What you need to do: The entries below contain a line with "109/09/02: 1182000 -> 1168000" and a line with "109/09/22: 673000 -> 567000". Quote exactly those two lines and all lines between them.

Input for this task:

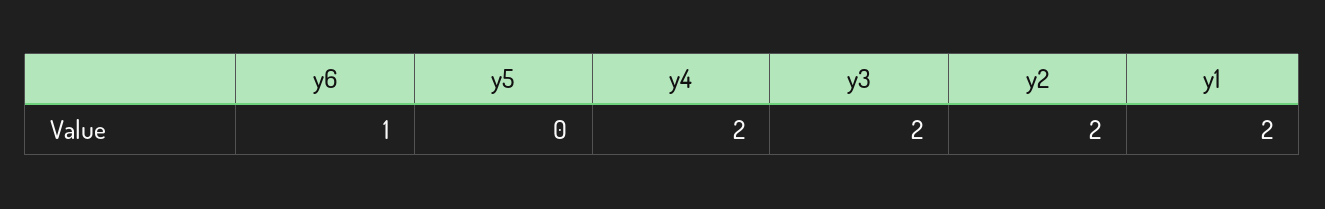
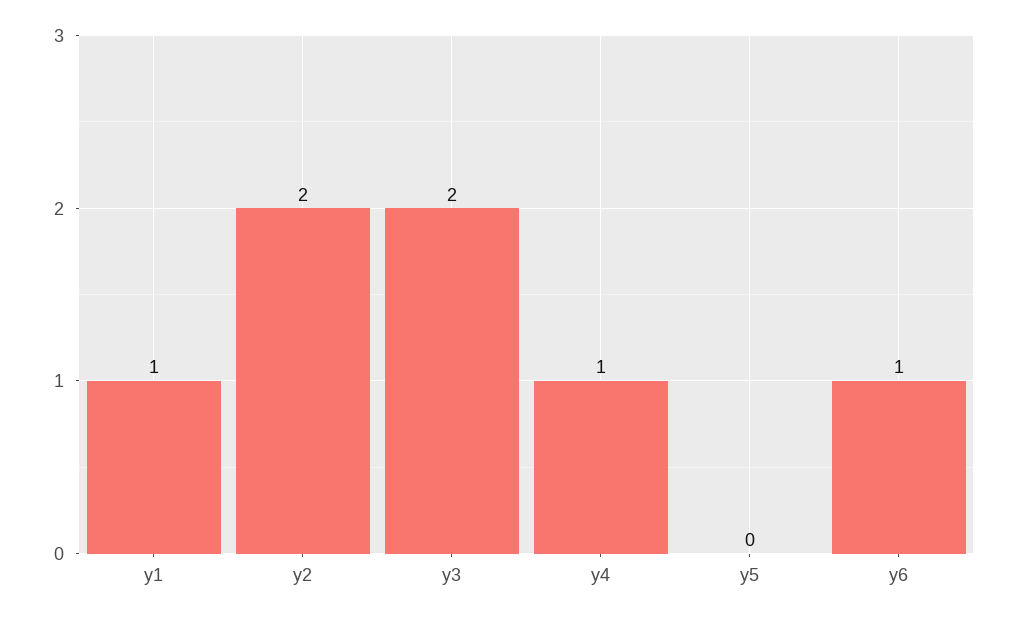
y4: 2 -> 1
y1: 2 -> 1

--

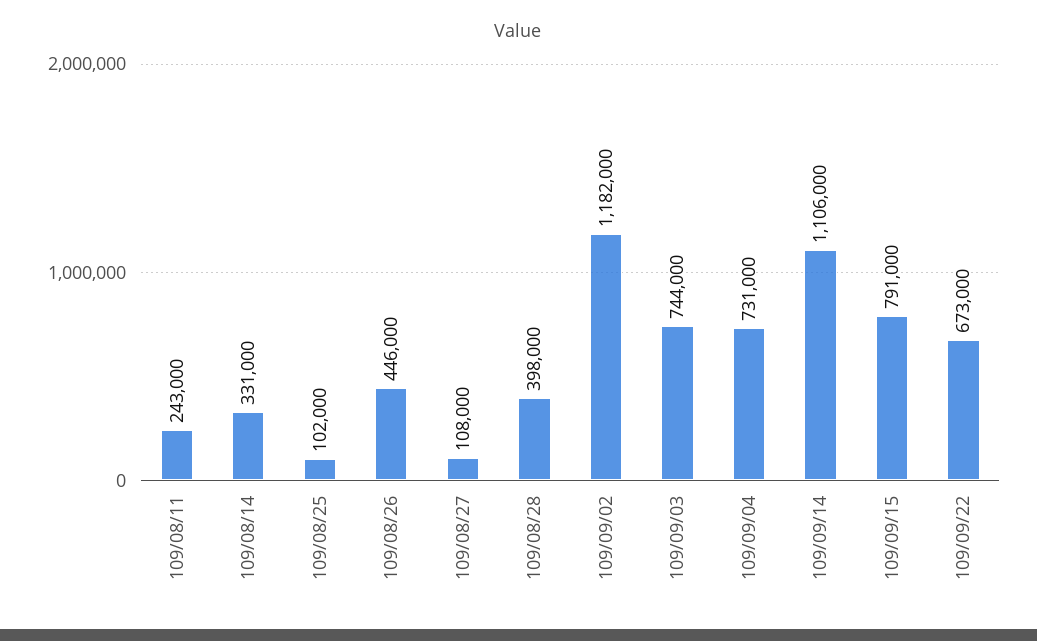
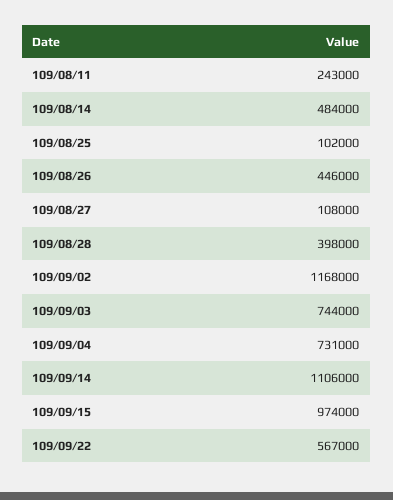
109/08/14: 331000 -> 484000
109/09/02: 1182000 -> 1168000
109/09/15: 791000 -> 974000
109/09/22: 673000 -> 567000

==

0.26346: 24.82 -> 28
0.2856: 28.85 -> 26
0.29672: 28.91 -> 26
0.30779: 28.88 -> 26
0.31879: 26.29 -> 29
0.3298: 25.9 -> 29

Response below:
109/09/02: 1182000 -> 1168000
109/09/15: 791000 -> 974000
109/09/22: 673000 -> 567000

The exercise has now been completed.